La guerre du Kivu est la conséquence de celle de 1990 quand, sous les ordres de Paul Kagamé, les Tutsi réfugiés en Ouganda envahirent le Rwanda alors dirigé par le Hutu Juvénal Habyarimana. Le 6 avril 1994, l’assassinat de ce dernier provoqua un atroce génocide suivi par la victoire militaire du général Kagamé.

Puis, en 1996, éclata la guerre du Congo. Décidée par les Etats-Unis et par la Grande-Bretagne afin de renverser le maréchal Mobutu allié de la France, elle fut menée par l’armée rwandaise du général Kagamé. Paris laissa faire, épisode peu glorieux qui fit perdre son prestige à la France et qui marqua le début du recul de son influence en Afrique.

Résultat du renversement du maréchal Mobutu, depuis 1996, le Rwanda occupe le Kivu, directement ou à travers des milices qui lui sont inféodées, pillant ses richesses, tout en s’employant à y créer une situation de non-retour débouchant sur une sorte d’autonomie régionale sous son contrôle.

Ceci étant, la compréhension de la question du Kivu passe par la mise en évidence des trois objectifs géostratégiques définis par le Rwanda. Tout le reste n’est que bavardage journalistique :

1. Isolé sur ses hautes terres surpeuplées, le Rwanda va droit au collapsus si, d’une manière ou d’une autre, il ne déborde pas vers les régions vides d’habitants du Kivu congolais.

2. Sans une ouverture vers le Kivu, le Rwanda qui est naturellement tourné vers l’océan indien, n’est que le cul de sac de l’Afrique de l’Est, la forêt de la cuvette congolaise formant une barrière naturelle, politique, ethnique, culturelle et linguistique (kiswahili oriental et lingala occidental).

3. La réussite économique actuelle du Rwanda repose très largement sur le pillage des ressources de la RDC. Selon l’ONU, le Rwanda constituerait ainsi la plaque tournante du commerce illicite des pierres précieuses congolaises. Le trafic se fait à travers des sociétés écran et des coopératives minières qui donnent le label «Rwanda» aux productions congolaises, ce qui permet de les écouler sur le marché international en dépit de l’embargo. En plus du coltan et de l’or, le pétrole de la région de Rutshuru, prolongement de celui du bassin du lac Albert, tout cela fait que le Rwanda qui ne dispose d’aucune richesse minière ne peut se retirer d’une région au riche sous-sol au risque de courir à l’effondrement économique.

Voilà les trois grandes raisons pour lesquelles le Rwanda soutient les rébellions successives de la région du Kivu en y épaulant les Tutsi congolais.
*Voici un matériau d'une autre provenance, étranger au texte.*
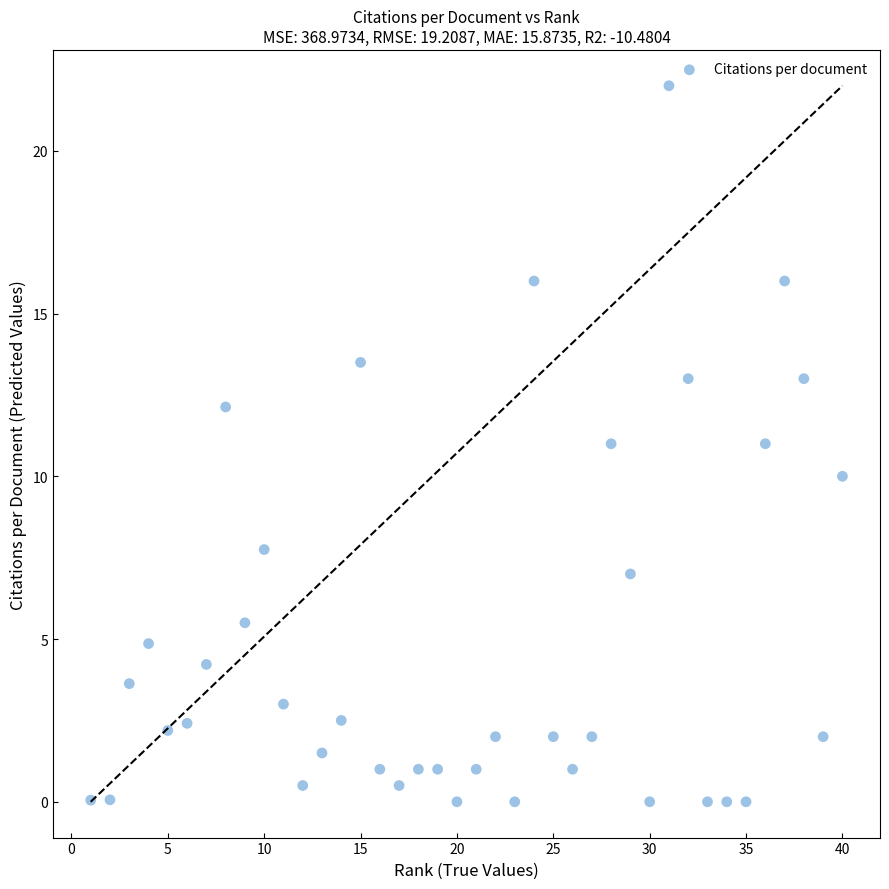

What is the range of X values (max minus min)?

39.0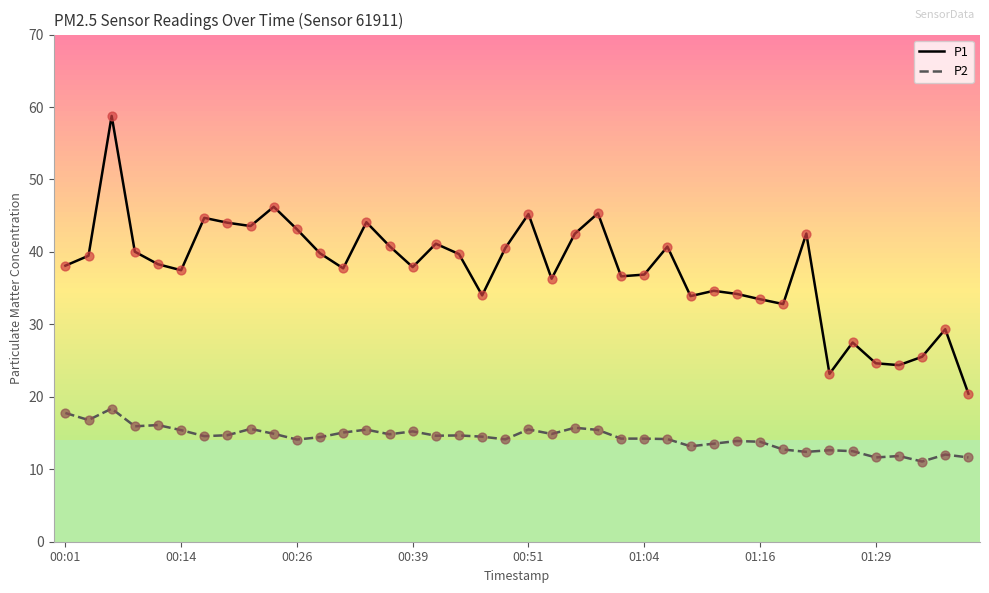

What are all the series names shown in the legend?

P1, P2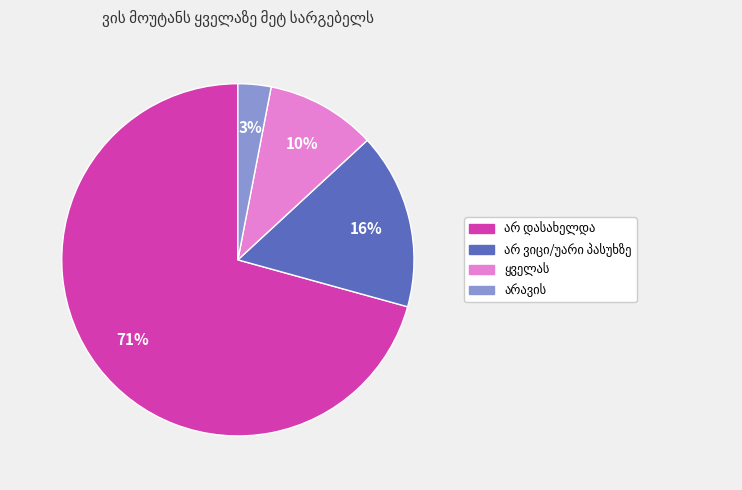

To the nearest percent, what is the difference between the largest and smallest slice percentages?

68%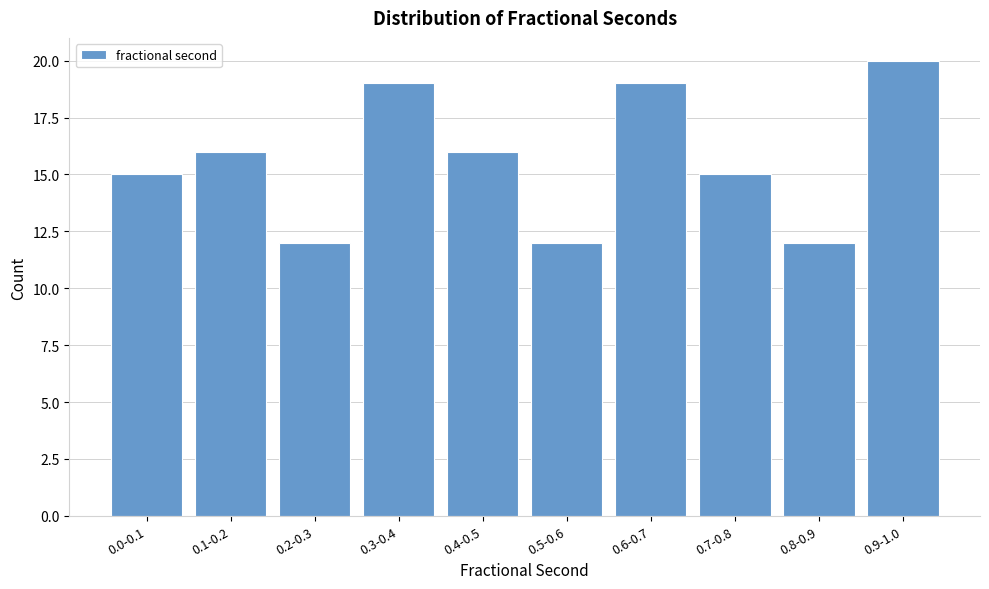

Reading left to right, extract all data points from this chart.

15	16	12	19	16	12	19	15	12	20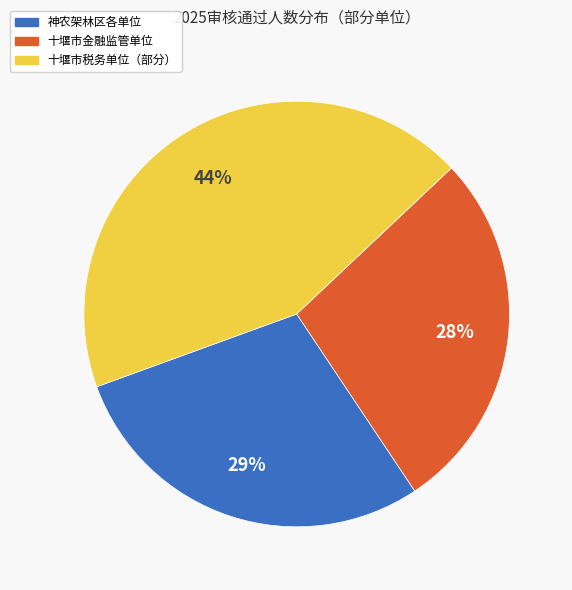

Count the number of slices in the pie.

3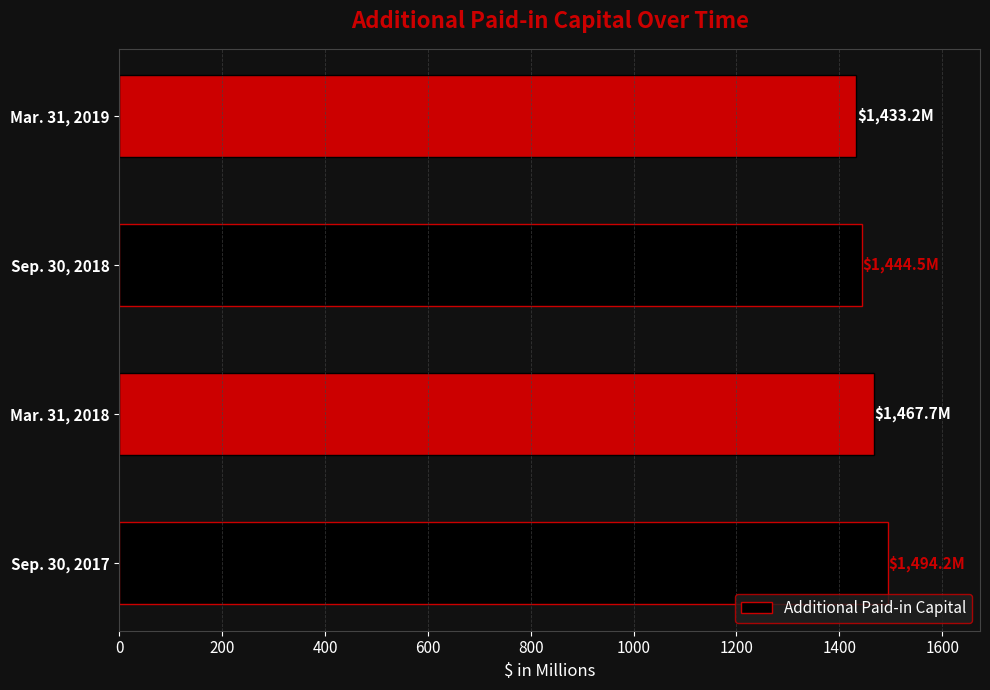

What is the sum of all values?

5839.6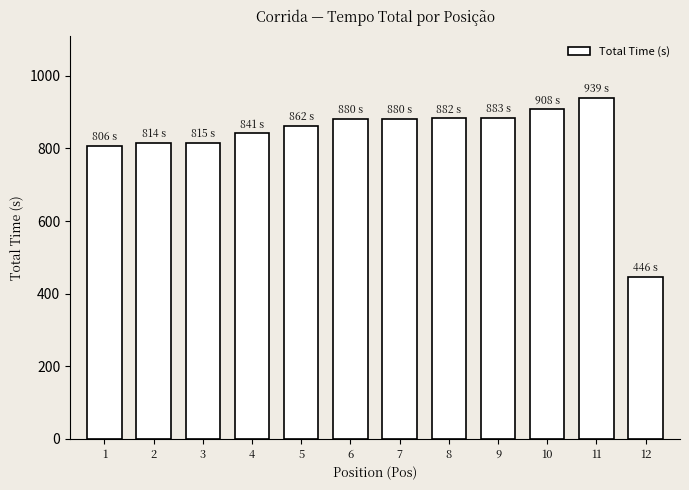

True or false: the data shows 446.6 at 12.

True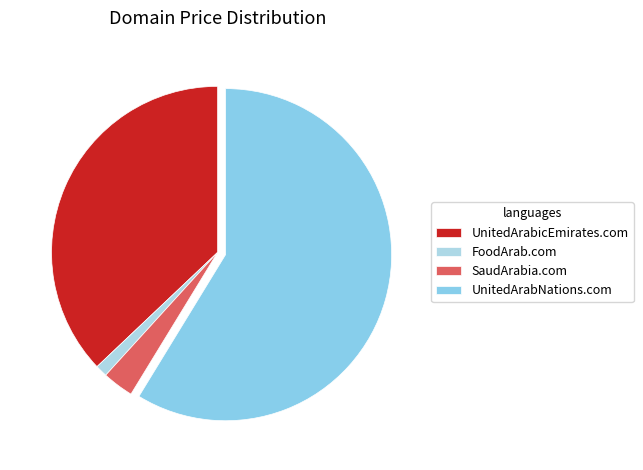

What is the largest slice in the pie chart?

UnitedArabNations.com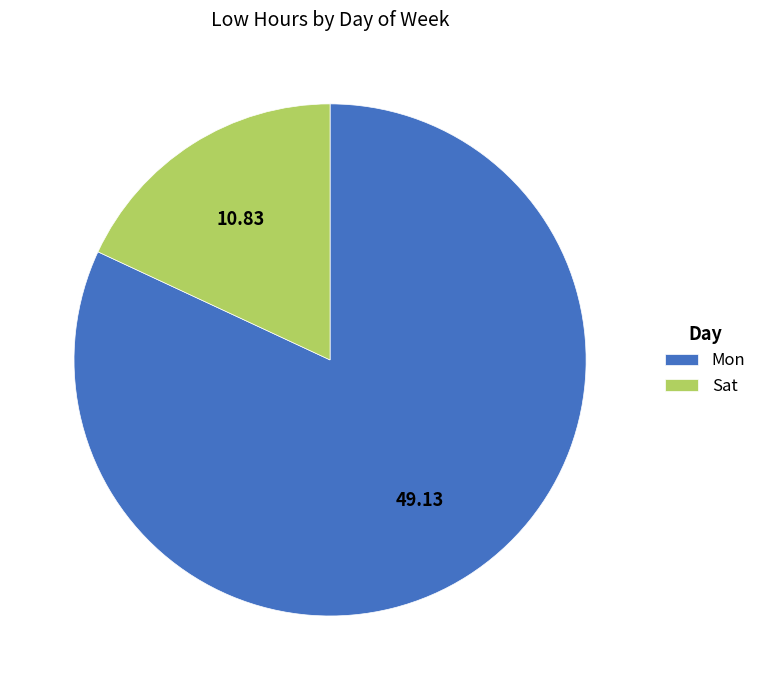

Is the sum of Sat and Mon greater than half?

Yes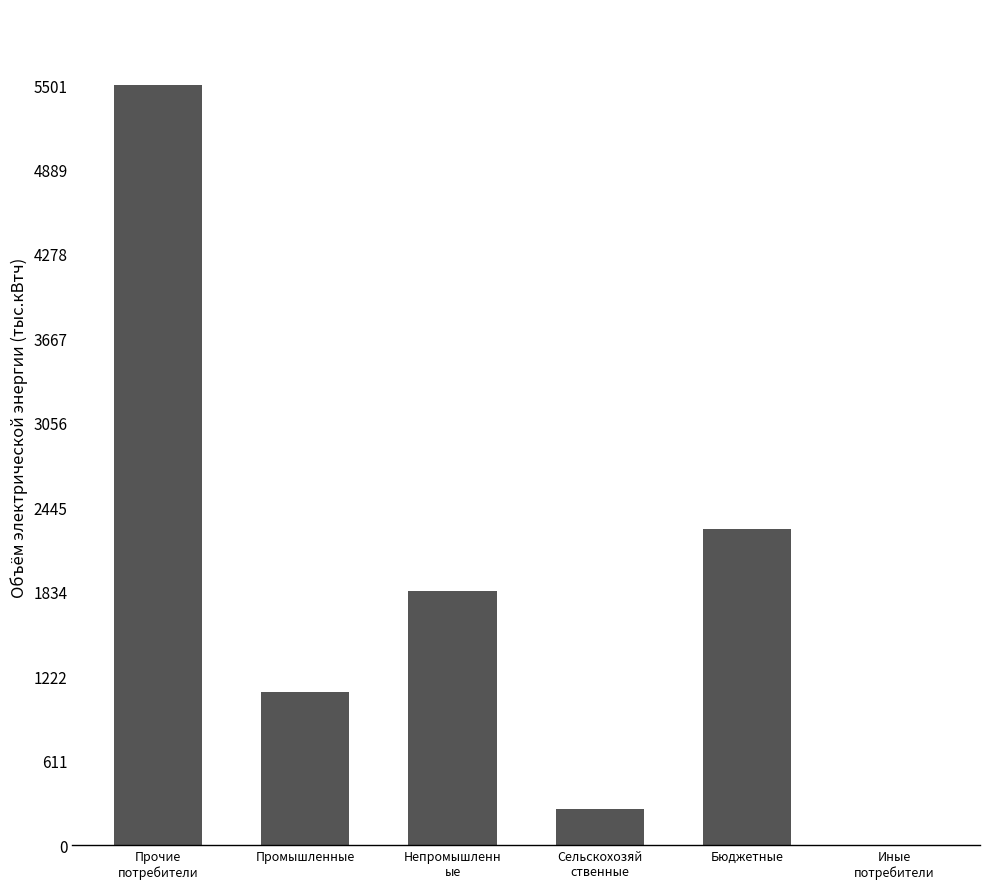

The value at Бюджетные is 3720.2. True or false?

False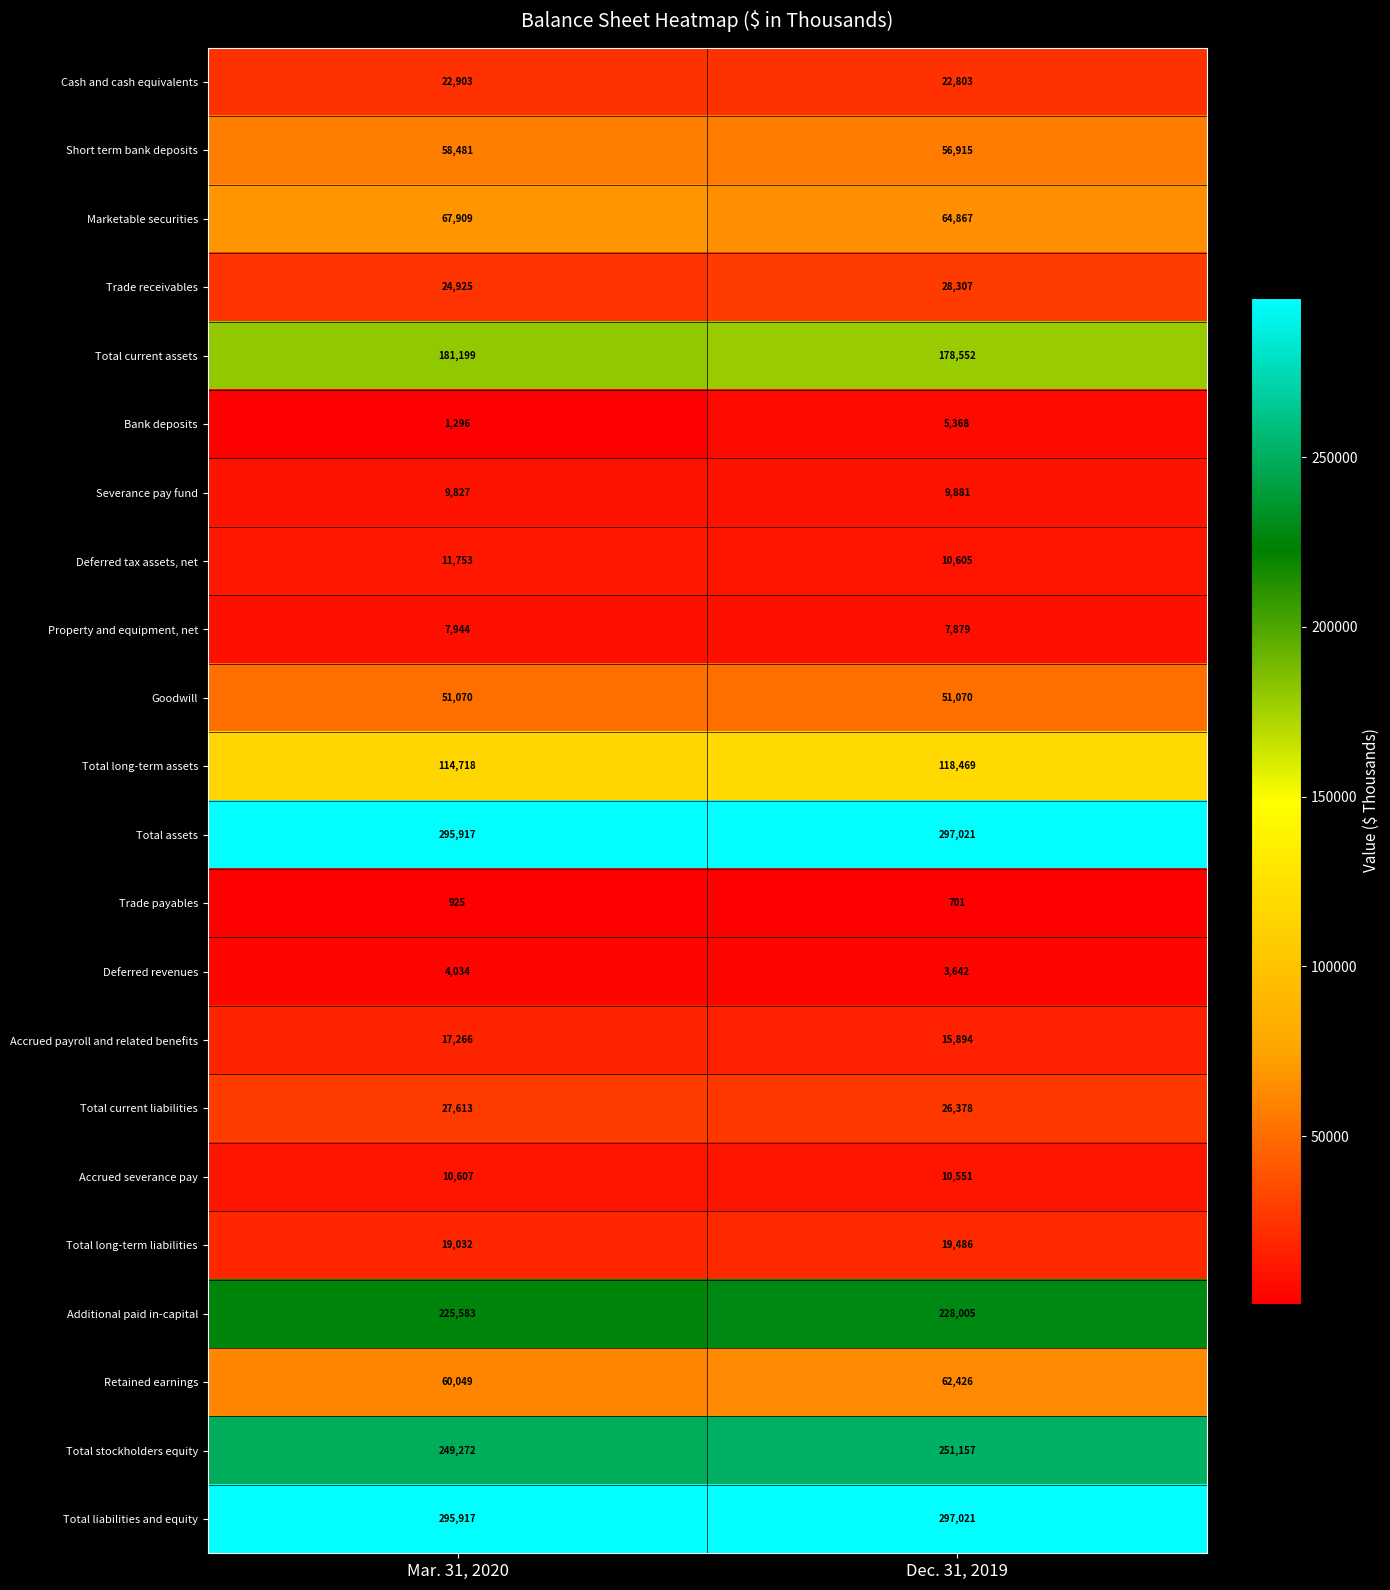

What is the average value of the Deferred revenues series?

3838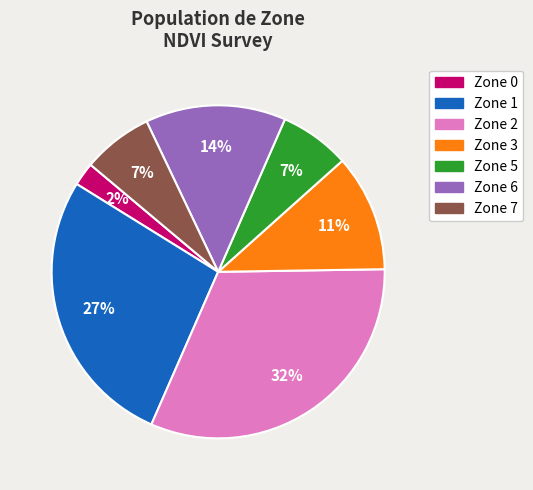

How many segments does this pie chart have?

7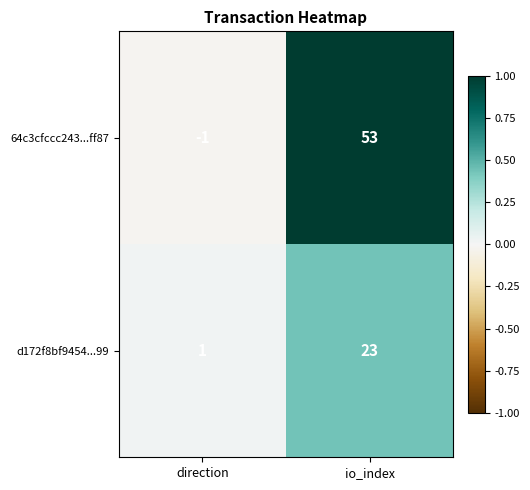

What is the sum of the d172f8bf9454...99 values at io_index and direction?

24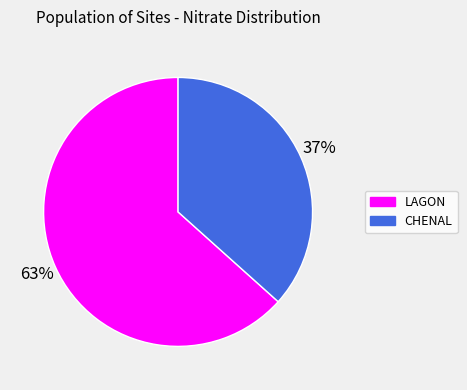

Count the number of slices in the pie.

2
Actuellement, le relais de son impérialisme est le M23 qu’il aide en matériel et en hommes.

Aujourd’hui, la situation est d’autant plus explosive que Kigali qui a compris que, pour la première fois, le gouvernement de la RDC veut effectivement reprendre le contrôle de sa province, ne va pas se laisser chasser de cette riche région pour se replier docilement sur ses hautes terres…

Signe de la montée en puissance des affrontements, en début de semaine, deux avions de chasse congolais stationnés sur l’aéroport de Goma ont été touchés par des drones (rwandais ?). Parallèlement, des massacres se produisent dans toute la région, poussant les populations sur les routes de l’exode.